Cluster Monitor

CHESS provides an intuitive server rack diagram that corresponds to the physical arrangement of the servers. One can monitor the various status of the servers, including the loading, online status, CPU temperature, etc.

In case parallel file system, such as Lustre, is used, the CHESS monitor feature also provides its status, including disk space usage, disk space availability, and the file system usage and capacity changes.

CHESS can generate appropriate alerts whenever there is any problem with the nodes or the loading of the CPU/memory is over pre-defined threshold so that the administrator can take actions timely to manage the situation. Moreover, this module allows user to view the alert messages and the various performance of the nodes.

Cluster Summary

Click Cluster Monitor → Cluster Summary in the system menu. The contents of Cluster Summary are shown in the main body for functional module on the right. By default, status of CPU, Memory, Swap, Network, InfiniBand, Disk, Load and Network Interfaces of the cluster within an hour are displayed, as shown in Figure 5.1.

github pages

Figure 5.1: Cluster Summary

The user can select to view information by cluster, as shown in Figure 5.2. The setting applies to all cluster management interfaces at the same time.

github pages

Figure 5.2: Select Cluster

Also, the user can select to view cluster information by time range, as shown in Figure 5.3.

github pages

Figure 5.3: Set Time

In addition, in the Cluster Summary interface, the user can monitor cluster information such as Total Memory Utilization, Total Disk Space Utilization, CPUs Total and Online Nodes.

CPU Status Monitor

With the CPU tab under “Cluster Summary”, the user can monitor CPU status of the cluster, including:

Idle CPU percentage: percentage of idle CPU in total CPU of the cluster

CPU utilization at the system level: percentage of kernel space in total CPU of the cluster

CPU Utilization at the user level: percentage of user space in total CPU of the cluster shown in the figure 5.4

github pages

Figure 5.4: CPU Monitor

Memory Status Monitor

With the Memory tab under “Cluster Summary”, the user can monitor memory status of the cluster, including: Total Memory: total memory of the

Memory Free: total memory free of the cluster

Memory Buffered: total memory buffered of the cluster. Buffer refers to memory temporarily used by CPU to access I/O devices. Since Linux uses the cache to store file content, the memory here is mainly only for file metadata like directory structure and file attributes. Typically the amount of memory used is a few hundred MB.

Memory Cached: total memory cached of the cluster Cache refes to the memory that the CPU used to keep file data. It is kept in memory to reduce the need to access files in I/O devices. Usually, most of the memory not used by application or buffer is allocated to cache to improve performance. Only a small amount is completely left unused.

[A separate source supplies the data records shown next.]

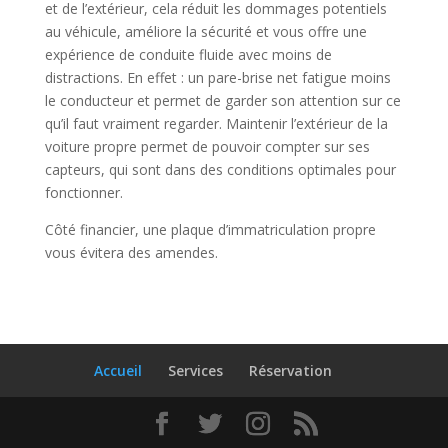
et de l’extérieur, cela réduit les dommages potentiels
au véhicule, améliore la sécurité et vous offre une
expérience de conduite fluide avec moins de
distractions. En effet : un pare-brise net fatigue moins
le conducteur et permet de garder son attention sur ce
qu’il faut vraiment regarder. Maintenir l’extérieur de la
voiture propre permet de pouvoir compter sur ses
capteurs, qui sont dans des conditions optimales pour
fonctionner.
Côté financier, une plaque d’immatriculation propre
vous évitera des amendes.
Accueil
Services
Réservation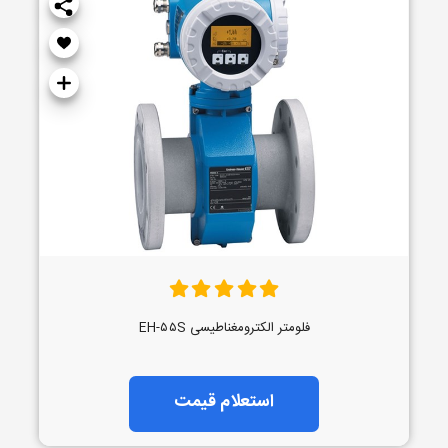
فلومتر الکترومغناطیسی EH-۵۵S
استعلام قیمت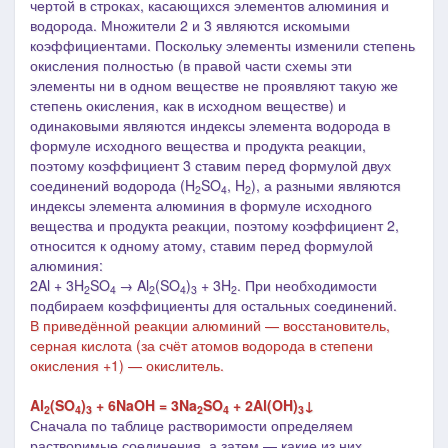
чертой в строках, касающихся элементов алюминия и
водорода. Множители 2 и 3 являются искомыми
коэффициентами. Поскольку элементы изменили степень
окисления полностью (в правой части схемы эти
элементы ни в одном веществе не проявляют такую же
степень окисления, как в исходном веществе) и
одинаковыми являются индексы элемента водорода в
формуле исходного вещества и продукта реакции,
поэтому коэффициент 3 ставим перед формулой двух
соединений водорода (H
SO
, H
), а
разными являются
2
4
2
индексы элемента алюминия в формуле исходного
вещества и продукта реакции, поэтому коэффициент 2,
относится к одному атому, ставим перед формулой
алюминия:
2Al + 3H
SO
→ Al
(SO
)
+ 3H
.
При необходимости
2
4
2
4
3
2
подбираем коэффициенты для остальных соединений.
В приведённой реакции алюминий — восстановитель,
серная кислота (за счёт атомов водорода в степени
окисления +1) — окислитель.
Al
(SO
)
+ 6NaOH = 3Na
SO
+ 2Al(OH)
↓
2
4
3
2
4
3
Сначала по таблице растворимости определяем
растворимые соединения, а затем
—
какие из них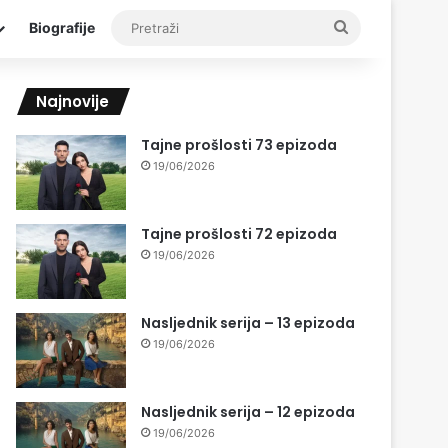
Pretraži
Biografije
Najnovije
Tajne prošlosti 73 epizoda
19/06/2026
Tajne prošlosti 72 epizoda
19/06/2026
Nasljednik serija – 13 epizoda
19/06/2026
Nasljednik serija – 12 epizoda
19/06/2026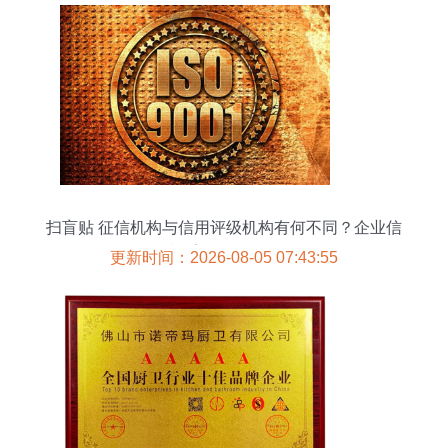
扫盲贴 征信机构与信用评级机构有何不同？企业信
用调查≠盲目信赖一次评分
更新时间：2026-08-05 07:43:55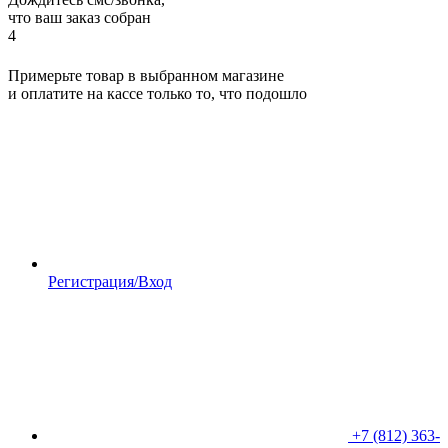
что ваш заказ собран
4
Примерьте товар в выбранном магазине
и оплатите на кассе только то, что подошло
Регистрация/Вход
+7 (812) 363-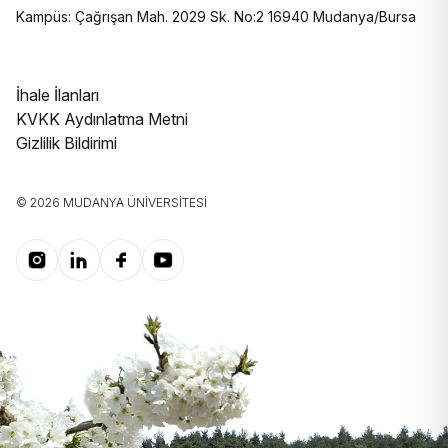
Kampüs: Çağrışan Mah. 2029 Sk. No:2 16940 Mudanya/Bursa
İhale İlanları
KVKK Aydınlatma Metni
Gizlilik Bildirimi
© 2026 MUDANYA ÜNIVERSITESI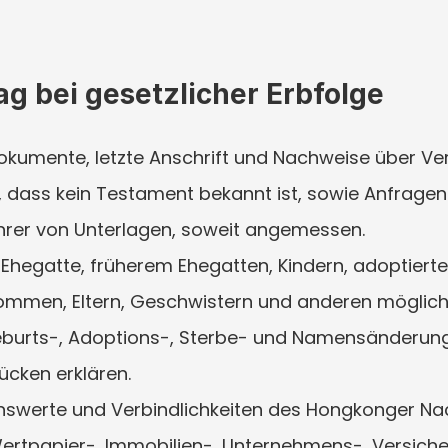
ag bei gesetzlicher Erbfolge
okumente, letzte Anschrift und Nachweise über V
 dass kein Testament bekannt ist, sowie Anfragen a
hrer von Unterlagen, soweit angemessen.
egatte, früherem Ehegatten, Kindern, adoptierten
ommen, Eltern, Geschwistern und anderen möglic
eburts-, Adoptions-, Sterbe- und Namensänderungs
ücken erklären.
swerte und Verbindlichkeiten des Hongkonger Nac
ertpapier-, Immobilien-, Unternehmens-, Versicher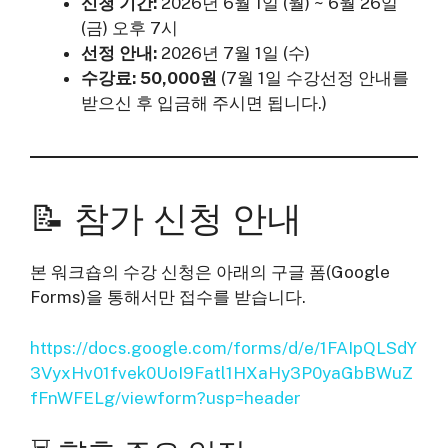
신청 기간:
2026년 6월 1일 (월) ~ 6월 26일
(금) 오후 7시
선정 안내:
2026년 7월 1일 (수)
수강료:
50,000원
(7월 1일 수강선정 안내를
받으신 후 입금해 주시면 됩니다.)
📝 참가 신청 안내
본 워크숍의 수강 신청은 아래의 구글 폼(Google
Forms)을 통해서만 접수를 받습니다.
https://docs.google.com/forms/d/e/1FAIpQLSdY
3VyxHv01fvek0UoI9Fatl1HXaHy3P0yaGbBWuZ
fFnWFELg/viewform?usp=header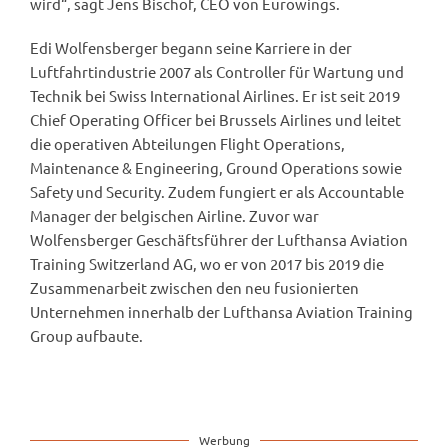
wird“, sagt Jens Bischof, CEO von Eurowings.
Edi Wolfensberger begann seine Karriere in der
Luftfahrtindustrie 2007 als Controller für Wartung und
Technik bei Swiss International Airlines. Er ist seit 2019
Chief Operating Officer bei Brussels Airlines und leitet
die operativen Abteilungen Flight Operations,
Maintenance & Engineering, Ground Operations sowie
Safety und Security. Zudem fungiert er als Accountable
Manager der belgischen Airline. Zuvor war
Wolfensberger Geschäftsführer der Lufthansa Aviation
Training Switzerland AG, wo er von 2017 bis 2019 die
Zusammenarbeit zwischen den neu fusionierten
Unternehmen innerhalb der Lufthansa Aviation Training
Group aufbaute.
Werbung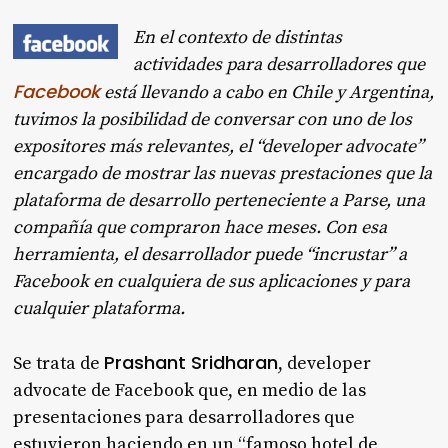
En el contexto de distintas
actividades para desarrolladores que
Facebook
está llevando a cabo en Chile y Argentina,
tuvimos la posibilidad de conversar con uno de los
expositores más relevantes, el “developer advocate”
encargado de mostrar las nuevas prestaciones que la
plataforma de desarrollo perteneciente a Parse, una
compañía que compraron hace meses. Con esa
herramienta, el desarrollador puede “incrustar” a
Facebook en cualquiera de sus aplicaciones y para
cualquier plataforma.
Prashant Sridharan
Se trata de
, developer
advocate de Facebook que, en medio de las
presentaciones para desarrolladores que
estuvieron haciendo en un “famoso hotel de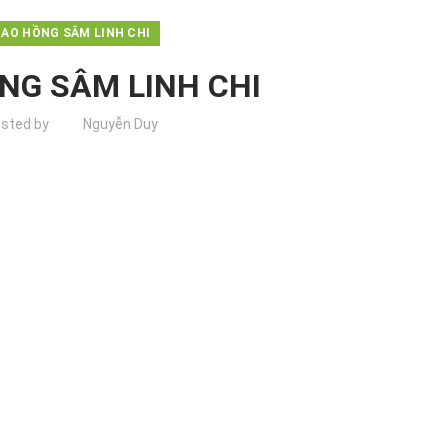
AO HỒNG SÂM LINH CHI
NG SÂM LINH CHI
sted by
Nguyễn Duy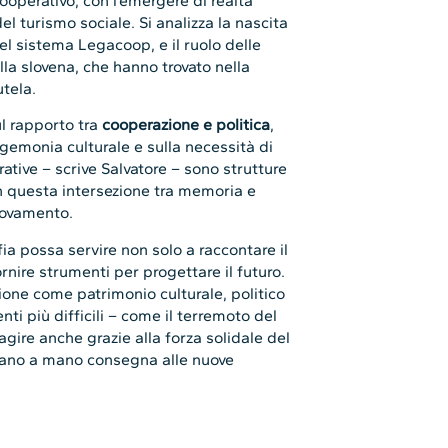
cooperativo, con l’emergere di realtà
 del turismo sociale. Si analizza la nascita
 del sistema Legacoop, e il ruolo delle
lla slovena, che hanno trovato nella
tela.
l rapporto tra
cooperazione e politica
,
’egemonia culturale e sulla necessità di
rative – scrive Salvatore – sono strutture
n questa intersezione tra memoria e
novamento.
ia possa servire non solo a raccontare il
rnire strumenti per progettare il futuro.
zione come patrimonio culturale, politico
ti più difficili – come il terremoto del
agire anche grazie alla forza solidale del
mano a mano consegna alle nuove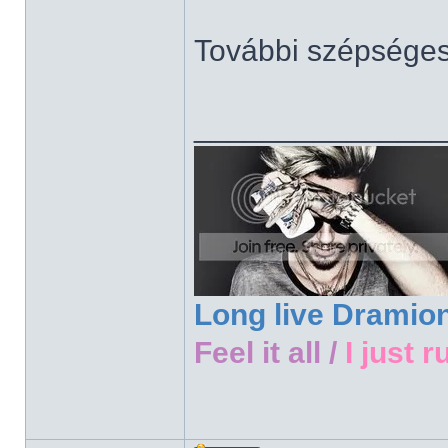
További szépsége
______________
Long live Dramio
Feel it all /
I just r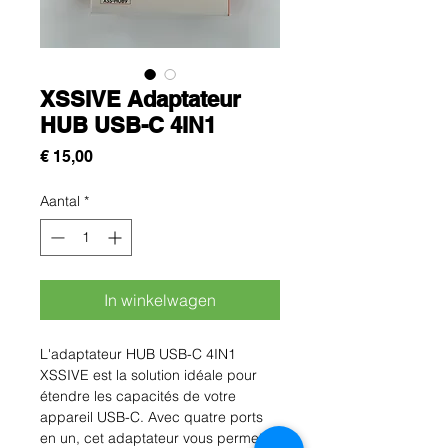
XSSIVE Adaptateur
HUB USB-C 4IN1
Prijs
€ 15,00
Aantal
*
In winkelwagen
L'adaptateur HUB USB-C 4IN1
XSSIVE est la solution idéale pour
étendre les capacités de votre
appareil USB-C. Avec quatre ports
en un, cet adaptateur vous permet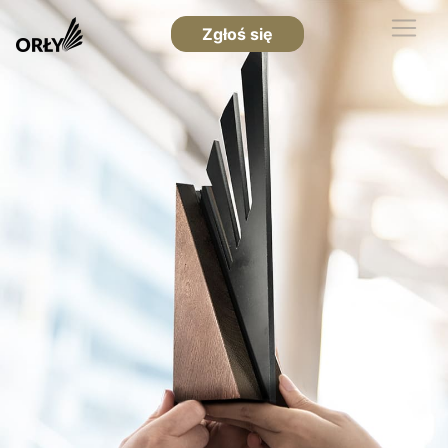
Zgłoś się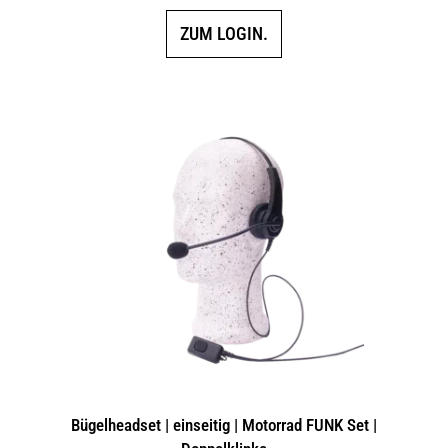
ZUM LOGIN.
Bügelheadset | einseitig | Motorrad FUNK Set |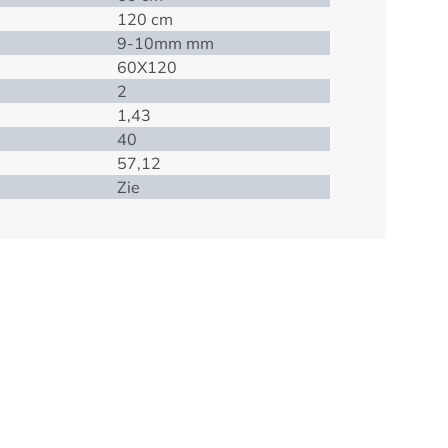
120 cm
9-10mm mm
60X120
2
1,43
40
57,12
Zie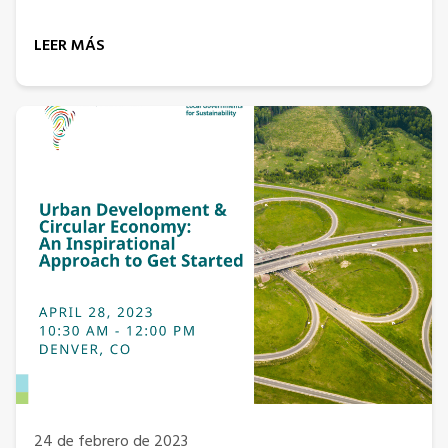
LEER MÁS
24 de febrero de 2023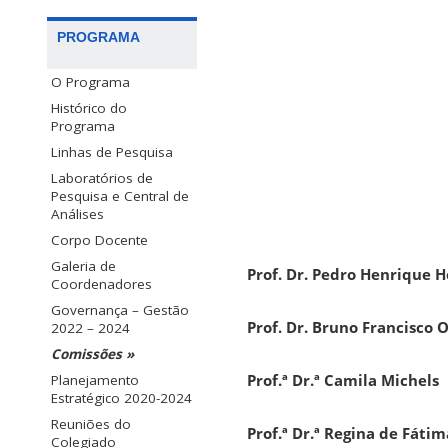
PROGRAMA
O Programa
Histórico do
Programa
Linhas de Pesquisa
Laboratórios de
Pesquisa e Central de
Análises
Corpo Docente
Galeria de
Prof. Dr. Pedro Henrique 
Coordenadores
Governança – Gestão
Prof. Dr. Bruno Francisco 
2022 – 2024
Comissões »
Prof.ª Dr.ª Camila Michels
Planejamento
Estratégico 2020-2024
Reuniões do
Prof.ª Dr.ª Regina de Fáti
Colegiado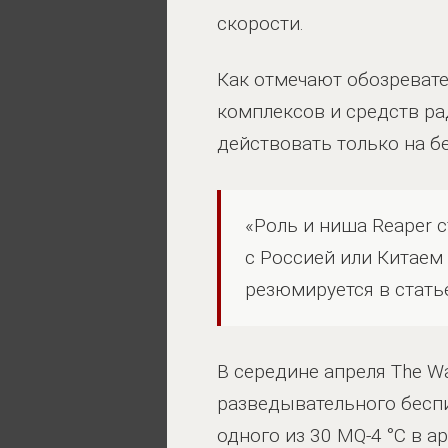
скорости.
Как отмечают обозреват
комплексов и средств ра
действовать только на б
«Роль и ниша Reaper 
с Россией или Китаем 
резюмируется в стать
В середине апреля The W
разведывательного беспи
одного из 30 MQ-4 °C в 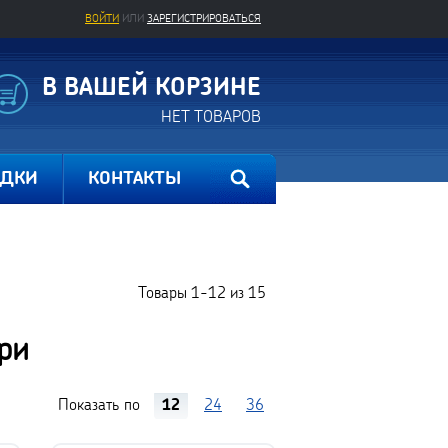
ВОЙТИ
ИЛИ
ЗАРЕГИСТРИРОВАТЬСЯ
В ВАШЕЙ КОРЗИНЕ
НЕТ ТОВАРОВ
ИДКИ
КОНТАКТЫ
Товары
1-12
из
15
ри
Показать по
12
24
36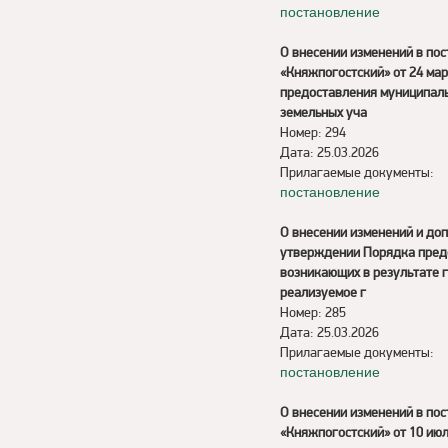
постановление
О внесении изменений в по
«Княжпогостский» от 24 ма
предоставления муниципаль
земельных уча
Номер: 294
Дата: 25.03.2026
Прилагаемые документы:
постановление
О внесении изменений и доп
утверждении Порядка пред
возникающих в результате 
реализуемое г
Номер: 285
Дата: 25.03.2026
Прилагаемые документы:
постановление
О внесении изменений в по
«Княжпогостский» от 10 ию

This is shown in Figure 5.5.

github pages

Figure 5.5: Memory Monitor

Swap Status Monitor

With the Swap tab under “Cluster Summary”, the user can monitor swap status of the cluster, including Total Swap and Used Swap, as shown in Figure 5.6.

github pages

Figure 5.6: Swap Monitor

Network Traffic Monitor

With the Network tab under “Cluster Summary”, the user can monitor network status of the cluster, including:

Number of Bytes IN: Number of Bytes IN last hour

Number of Bytes OUT: Number of Bytes OUT last hour

Number of Packets IN: Number of Packets IN last hour

Number of Packets OUT: Number of Packets OUT last hour

Infiniband Traffic Monitor

When an Infiniband device is available in the user cluster, the user can monitor Infiniband status of the cluster with the Infiniband tab under “Cluster Summary”. It includes:

Number of Bytes IN: Number of Bytes IN last

Number of Bytes OUT: Number of Bytes OUT last hour

Number of Packets IN: Number of Packets IN last hour

Number of Packets OUT: Number of Packets OUT last hour

Disk Capacity Monitor

With the Disk tab under “Cluster Summary”, the user can monitor disk status of the cluster, including: Disks Idle, Disks Total

Load Monitor

With the Load tab under “Cluster Summary”, the user can monitor load status of the cluster, including: 15 minutes Load Average, 5 minutes Load Average and 1 minute Load Average.

Network Interfaces Monitor

With the Network Interfaces tab under “Cluster Summary”, the user can monitor NIC (Network Interface Card) status of the cluster, including: Number of Bytes IN, Number of Packets IN, Number of Bytes OUT and Number of Packets OUT.